Judges in Oklahoma, New Mexico, Ohio and Utah have all ruled in favor of same-sex marriage. Gay marriages in Utah have been put on hold pending a decision from the 10th U.S. Circuit Court of Appeals.
Lambda Legal attorney Beth Littrell in Atlanta said Wednesday she believes the rulings give plaintiffs additional arguments to persuade Judge Robert C. Chambers that West Virginia’s ban is unconstitutional.
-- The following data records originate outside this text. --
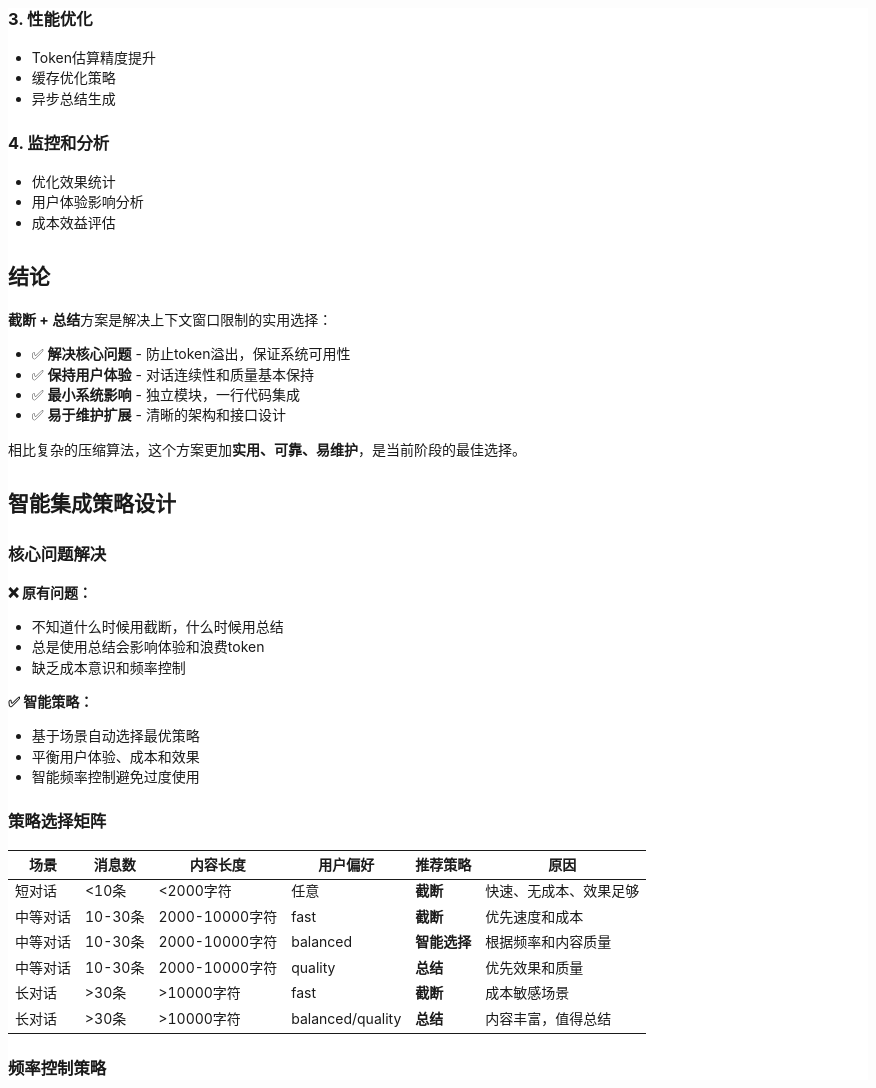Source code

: ### 3. 性能优化
- Token估算精度提升
- 缓存优化策略
- 异步总结生成

### 4. 监控和分析
- 优化效果统计
- 用户体验影响分析
- 成本效益评估

## 结论

**截断 + 总结**方案是解决上下文窗口限制的实用选择：

- ✅ **解决核心问题** - 防止token溢出，保证系统可用性
- ✅ **保持用户体验** - 对话连续性和质量基本保持
- ✅ **最小系统影响** - 独立模块，一行代码集成
- ✅ **易于维护扩展** - 清晰的架构和接口设计

相比复杂的压缩算法，这个方案更加**实用、可靠、易维护**，是当前阶段的最佳选择。

## 智能集成策略设计

### 核心问题解决

**❌ 原有问题：**
- 不知道什么时候用截断，什么时候用总结
- 总是使用总结会影响体验和浪费token
- 缺乏成本意识和频率控制

**✅ 智能策略：**
- 基于场景自动选择最优策略
- 平衡用户体验、成本和效果
- 智能频率控制避免过度使用

### 策略选择矩阵

| 场景 | 消息数 | 内容长度 | 用户偏好 | 推荐策略 | 原因 |
|------|--------|----------|----------|----------|------|
| 短对话 | <10条 | <2000字符 | 任意 | **截断** | 快速、无成本、效果足够 |
| 中等对话 | 10-30条 | 2000-10000字符 | fast | **截断** | 优先速度和成本 |
| 中等对话 | 10-30条 | 2000-10000字符 | balanced | **智能选择** | 根据频率和内容质量 |
| 中等对话 | 10-30条 | 2000-10000字符 | quality | **总结** | 优先效果和质量 |
| 长对话 | >30条 | >10000字符 | fast | **截断** | 成本敏感场景 |
| 长对话 | >30条 | >10000字符 | balanced/quality | **总结** | 内容丰富，值得总结 |

### 频率控制策略
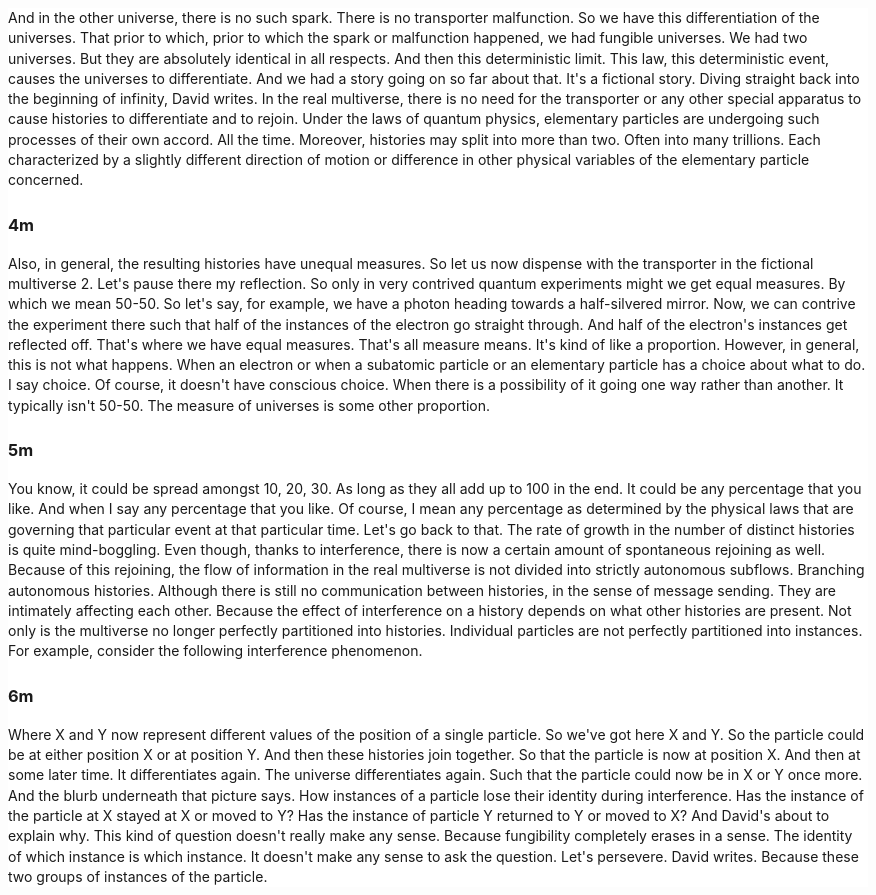 And in the other universe, there is no such spark. There is no transporter malfunction. So we have this differentiation of the universes. That prior to which, prior to which the spark or malfunction happened, we had fungible universes. We had two universes. But they are absolutely identical in all respects. And then this deterministic limit. This law, this deterministic event, causes the universes to differentiate. And we had a story going on so far about that. It's a fictional story. Diving straight back into the beginning of infinity, David writes. In the real multiverse, there is no need for the transporter or any other special apparatus to cause histories to differentiate and to rejoin. Under the laws of quantum physics, elementary particles are undergoing such processes of their own accord. All the time. Moreover, histories may split into more than two. Often into many trillions. Each characterized by a slightly different direction of motion or difference in other physical variables of the elementary particle concerned.

### 4m

Also, in general, the resulting histories have unequal measures. So let us now dispense with the transporter in the fictional multiverse 2. Let's pause there my reflection. So only in very contrived quantum experiments might we get equal measures. By which we mean 50-50. So let's say, for example, we have a photon heading towards a half-silvered mirror. Now, we can contrive the experiment there such that half of the instances of the electron go straight through. And half of the electron's instances get reflected off. That's where we have equal measures. That's all measure means. It's kind of like a proportion. However, in general, this is not what happens. When an electron or when a subatomic particle or an elementary particle has a choice about what to do. I say choice. Of course, it doesn't have conscious choice. When there is a possibility of it going one way rather than another. It typically isn't 50-50. The measure of universes is some other proportion.

### 5m

You know, it could be spread amongst 10, 20, 30. As long as they all add up to 100 in the end. It could be any percentage that you like. And when I say any percentage that you like. Of course, I mean any percentage as determined by the physical laws that are governing that particular event at that particular time. Let's go back to that. The rate of growth in the number of distinct histories is quite mind-boggling. Even though, thanks to interference, there is now a certain amount of spontaneous rejoining as well. Because of this rejoining, the flow of information in the real multiverse is not divided into strictly autonomous subflows. Branching autonomous histories. Although there is still no communication between histories, in the sense of message sending. They are intimately affecting each other. Because the effect of interference on a history depends on what other histories are present. Not only is the multiverse no longer perfectly partitioned into histories. Individual particles are not perfectly partitioned into instances. For example, consider the following interference phenomenon.

### 6m

Where X and Y now represent different values of the position of a single particle. So we've got here X and Y. So the particle could be at either position X or at position Y. And then these histories join together. So that the particle is now at position X. And then at some later time. It differentiates again. The universe differentiates again. Such that the particle could now be in X or Y once more. And the blurb underneath that picture says. How instances of a particle lose their identity during interference. Has the instance of the particle at X stayed at X or moved to Y? Has the instance of particle Y returned to Y or moved to X? And David's about to explain why. This kind of question doesn't really make any sense. Because fungibility completely erases in a sense. The identity of which instance is which instance. It doesn't make any sense to ask the question. Let's persevere. David writes. Because these two groups of instances of the particle.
She said the momentum was also in their favor.
“The decisions are well reasoned,” Littrell said. “They’re very meticulous in their analysis in constitutional protections and they come out on the side of marriage equality.”
Attorney General Patrick Morrisey’s office has intervened as a defendant in the case.
The initial lawsuit said the Kanawha and Cabell county clerks denied six adults marriage licenses under the state law, and that deprived them of shared health insurance, reduction of tax liabilities, family leave, caretaking decision power and death benefits.
The attorney general’s office contends the law does not cause the plaintiffs any immediate harm.
Chambers, a Democrat, isn’t bound by decisions in other federal districts. He is a former West Virginia House speaker who was nominated to his federal court seat in 1997 by former President Bill Clinton.
Twenty-seven states still have constitutional prohibitions on same-sex marriage. West Virginia is among four states that forbid such marriages through state laws.